Apart from the images, every record below must be given again without alteration.

"""

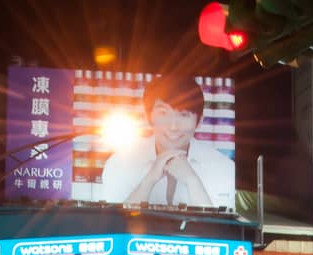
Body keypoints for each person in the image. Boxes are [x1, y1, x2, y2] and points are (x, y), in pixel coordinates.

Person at [101, 74, 236, 211]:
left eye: (183, 114)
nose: (173, 126)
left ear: (199, 121)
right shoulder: (119, 162)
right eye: (163, 113)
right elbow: (116, 226)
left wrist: (192, 181)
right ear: (148, 117)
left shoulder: (224, 168)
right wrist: (149, 180)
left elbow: (218, 231)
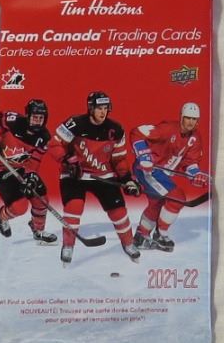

"""

**COMPLETED TASK**
Body keypoints for each person in the image. Boxes are [x1, y1, x2, y2] and points are (x, y), in pixel coordinates.

Person at [101, 74, 236, 211]:
left eye: (183, 114)
nose: (173, 126)
left ear: (199, 121)
right shoulder: (119, 162)
right eye: (163, 113)
right elbow: (116, 226)
left wrist: (192, 181)
right ear: (148, 117)
left shoulder: (224, 168)
right wrist: (149, 180)
left elbow: (218, 231)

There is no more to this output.